The short, 1-minute sizzle reel, which has not yet been released online, reveals that Rey will wield a double-bladed RED lightsaber at some point in the movie, a weapon most commonly used by followers of the dark side and the Sith. She's also wearing a hood and "looking all creepy and dark side," . And there's a voiceover from the Emperor as Darth Vader can be heard breathing in the background: "Now your journey nears its end."

While this footage is sure to get the blood pumping when it hits the internet on Monday, Rey's dark side turn certainly sounds like the same trick George Lucas pulled back in ROTJ three decades ago. Luke wore black, he chopped off his father's hand with all of his hatred, and then...became a champion of the light, anyway. Needless to say, there's a 0.000001 percent chance the final chapter of the Skywalker saga doesn't end with a happy ending that sees Rey rising above Kylo Ren, the First Order, and the Emperor. At the end of the day, Star Wars in its purest form is a space fantasy about hope and overcoming evil. A villain turn for Rey just isn't going to happen.
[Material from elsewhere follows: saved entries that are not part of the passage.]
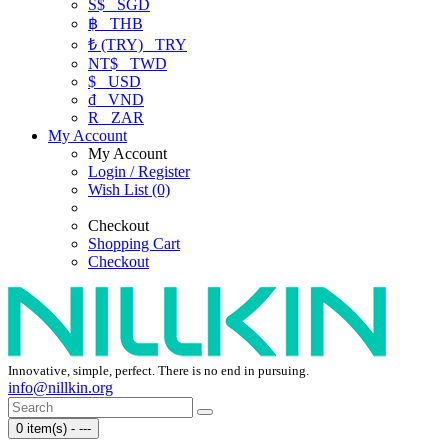
S$
SGD
฿
THB
₺ (TRY)
TRY
NT$
TWD
$
USD
₫
VND
R
ZAR
My Account
My Account
Login / Register
Wish List (0)
Checkout
Shopping Cart
Checkout
Innovative, simple, perfect. There is no end in pursuing.
info@nillkin.org
0 item(s) - ---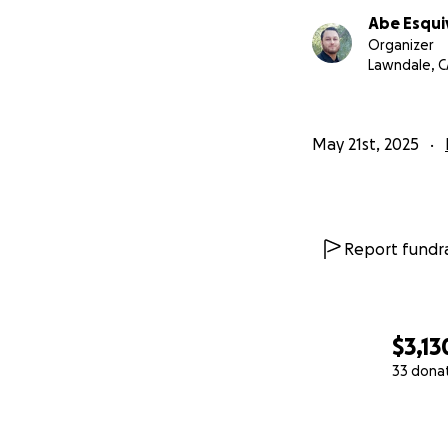
Abe Esqui
Organizer
Lawndale, C
May 21st, 2025
Report fundra
$3,13
33 dona
0% complete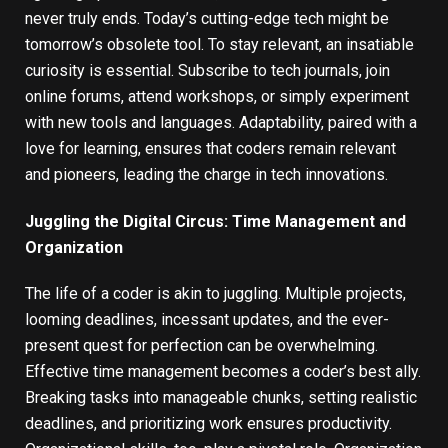
never truly ends. Today’s cutting-edge tech might be
tomorrow’s obsolete tool. To stay relevant, an insatiable
curiosity is essential. Subscribe to tech journals, join
online forums, attend workshops, or simply experiment
with new tools and languages. Adaptability, paired with a
love for learning, ensures that coders remain relevant
and pioneers, leading the charge in tech innovations.
Juggling the Digital Circus: Time Management and
Organization
The life of a coder is akin to juggling. Multiple projects,
looming deadlines, incessant updates, and the ever-
present quest for perfection can be overwhelming.
Effective time management becomes a coder’s best ally.
Breaking tasks into manageable chunks, setting realistic
deadlines, and prioritizing work ensures productivity.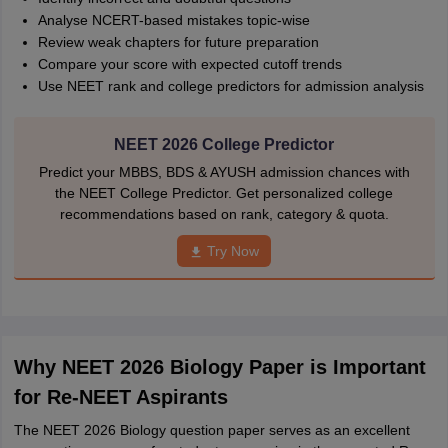
Analyse NCERT-based mistakes topic-wise
Review weak chapters for future preparation
Compare your score with expected cutoff trends
Use NEET rank and college predictors for admission analysis
NEET 2026 College Predictor
Predict your MBBS, BDS & AYUSH admission chances with
the NEET College Predictor. Get personalized college
recommendations based on rank, category & quota.
Try Now
Why NEET 2026 Biology Paper is Important
for Re-NEET Aspirants
The NEET 2026 Biology question paper serves as an excellent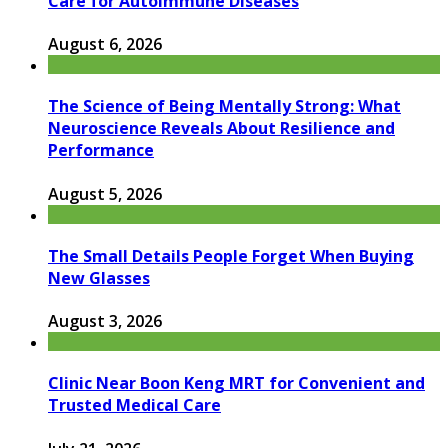
Care for Autoimmune Diseases
August 6, 2026
The Science of Being Mentally Strong: What
Neuroscience Reveals About Resilience and
Performance
August 5, 2026
The Small Details People Forget When Buying
New Glasses
August 3, 2026
Clinic Near Boon Keng MRT for Convenient and
Trusted Medical Care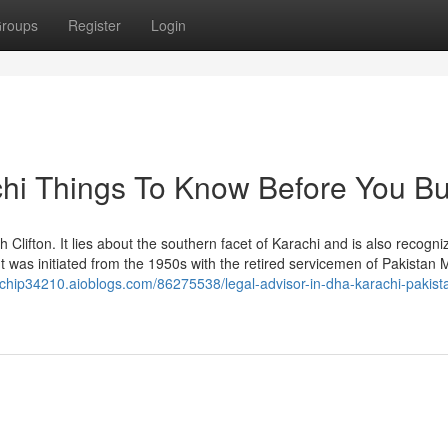
roups
Register
Login
chi Things To Know Before You B
h Clifton. It lies about the southern facet of Karachi and is also recogni
 It was initiated from the 1950s with the retired servicemen of Pakistan Mi
achip34210.aioblogs.com/86275538/legal-advisor-in-dha-karachi-pakist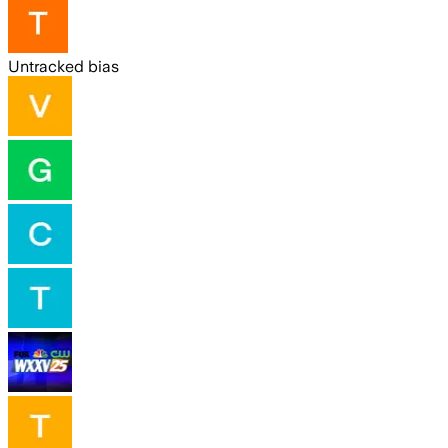
Untracked bias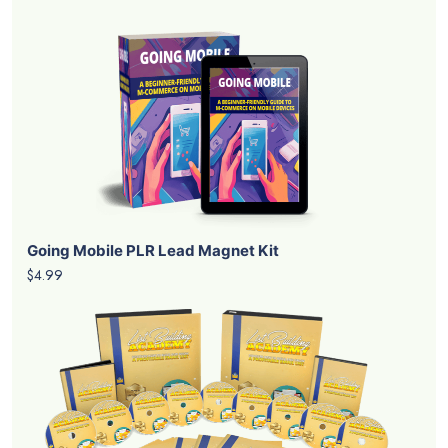
Going Mobile PLR Lead Magnet Kit
$4.99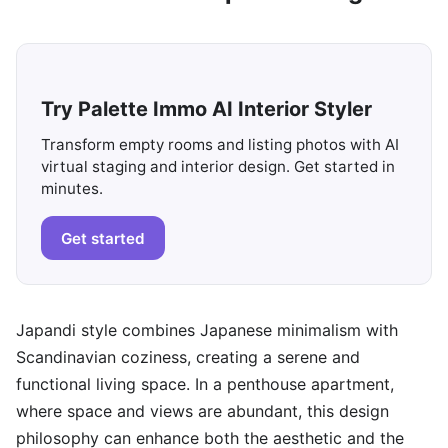
Try Palette Immo AI Interior Styler
Transform empty rooms and listing photos with AI
virtual staging and interior design. Get started in
minutes.
Get started
Japandi style combines Japanese minimalism with
Scandinavian coziness, creating a serene and
functional living space. In a penthouse apartment,
where space and views are abundant, this design
philosophy can enhance both the aesthetic and the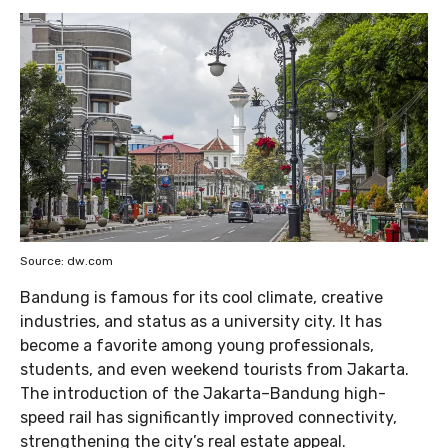
Source: dw.com
Bandung is famous for its cool climate, creative
industries, and status as a university city. It has
become a favorite among young professionals,
students, and even weekend tourists from Jakarta.
The introduction of the Jakarta–Bandung high-
speed rail has significantly improved connectivity,
strengthening the city’s real estate appeal.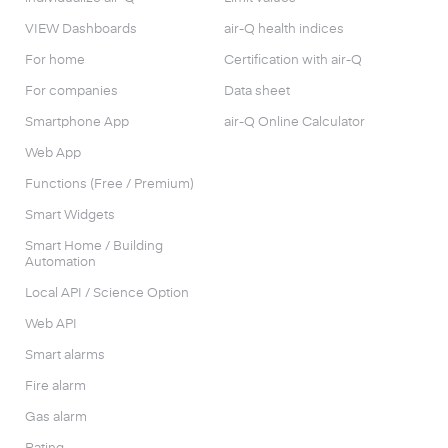
VIEW Dashboards
air-Q health indices
For home
Certification with air-Q
For companies
Data sheet
Smartphone App
air-Q Online Calculator
Web App
Functions (Free / Premium)
Smart Widgets
Smart Home / Building
Automation
Local API / Science Option
Web API
Smart alarms
Fire alarm
Gas alarm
So what are we actually seeing in that sizzle reel? Likely a vision that warns Rey who she could become if she doesn't continue to follow the light or goes too far in her quest to defeat Kylo.
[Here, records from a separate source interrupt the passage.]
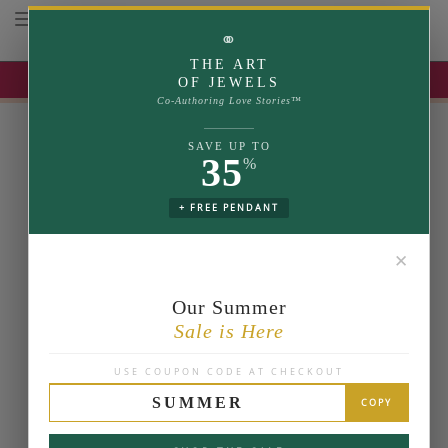
Toggle navigation
⚭
THE ART
UP TO 35% OFF | USE COUPON: SUMMER
OF JEWELS
Co-Authoring Love Stories™
SAVE UP TO
35
%
+ FREE PENDANT
✕
Our Summer
Sale is Here
USE COUPON CODE AT CHECKOUT
SUMMER
COPY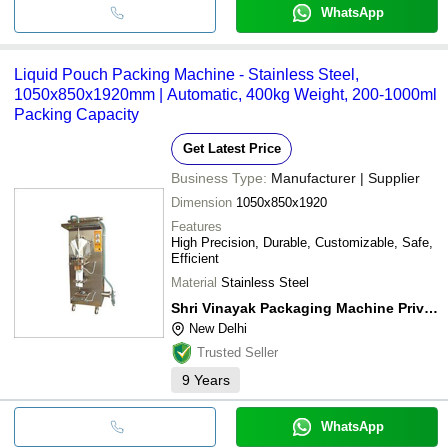
WhatsApp
Liquid Pouch Packing Machine - Stainless Steel,
1050x850x1920mm | Automatic, 400kg Weight, 200-1000ml
Packing Capacity
Get Latest Price
Business Type:
Manufacturer | Supplier
Dimension
1050x850x1920
Features
High Precision, Durable, Customizable, Safe,
Efficient
Material
Stainless Steel
Shri Vinayak Packaging Machine Private Limited
New Delhi
Trusted Seller
9
Years
WhatsApp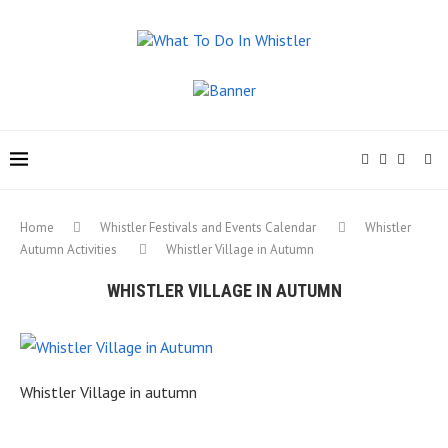
Home
Whistler Festivals and Events Calendar
Whistler
Autumn Activities
Whistler Village in Autumn
WHISTLER VILLAGE IN AUTUMN
Whistler Village in autumn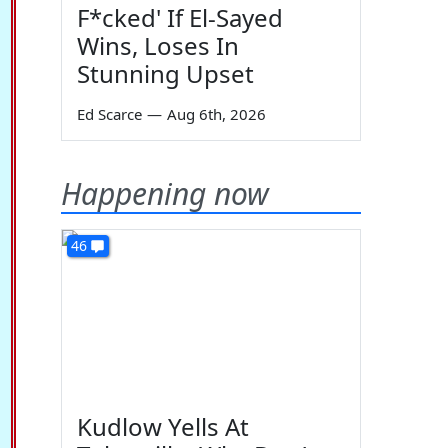
F*cked' If El-Sayed
Wins, Loses In
Stunning Upset
Ed Scarce
—
Aug 6th, 2026
Happening now
46
Kudlow Yells At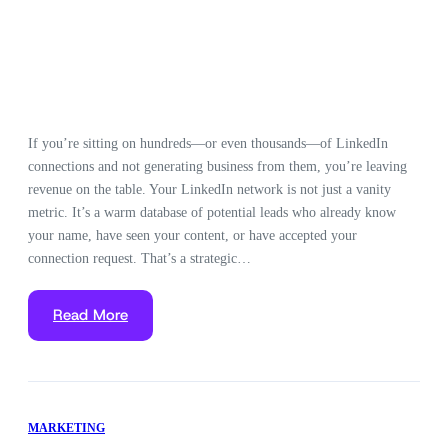
If you’re sitting on hundreds—or even thousands—of LinkedIn
connections and not generating business from them, you’re leaving
revenue on the table. Your LinkedIn network is not just a vanity
metric. It’s a warm database of potential leads who already know
your name, have seen your content, or have accepted your
connection request. That’s a strategic…
Read More
MARKETING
Throughout the Sequel Trilogy, Rey has had to face many of the same challenges Luke and Anakin once did in their own journeys, from losing a parental figure, to suffering defeats, to carrying the impossible weight of a galaxy's fate on their shoulders (the idea that Rey has to take on the entire First Order herself with her "laser sword"), to being tempted by the dark side. Anakin was unable to resist the pull of the dark side and Luke came very close to following in his father's footsteps. Rey will be tempted too, but if there's one message of hope that The Rise of Skywalker should strive for -- and the idea that "Skywalker" should represent in the movie -- is that the next generation of heroes can be better than the last, a theme The Last Jedi teased in its final scene on Canto Bight. Luke was better in the end than Anakin, and Rey, through what she's learned from the long history of the Jedi, can be better than them all.

To me, the Sequel Trilogy is about the lessons that are passed down from generation to generation -- like these very Star Wars stories we've enjoyed for the last 40 years -- and how they can make us better. Rey falling to the dark side would be a betrayal of that idea.


Yes, Rey wielding a double-bladed lightsaber is badass and something many fans have been asking for for a while, but just don't expect the weapon to stick around for very long, at least not in its dark side form (aka Force vision). Were it to be Rey's weapon once she's become a full Jedi Knight before her final confrontation with Kylo Ren and the Emperor...well, that would be awesome! (And yeah, the Jedi have also used double-bladed lightsabers throughout history and millennia before Darth Maul made it fashion.)

All of the footage and pictures we've seen of Rey and Kylo's final duel so far feature the young Jedi in her white garb from the teaser trailer and wielding the blue Skywalker lightsaber, which means that when Rey does confront the First Order's Supreme Leader, she'll do it as a force for the light side. Unless this is the most convoluted secret in Star Wars history, the final battle will play out accordingly and not with a Dark Side Rey third act twist.

Either way, we'll find out for sure where Rey's journey ends when Star Wars: The Rise of Skywalker hits theaters on Dec. 20.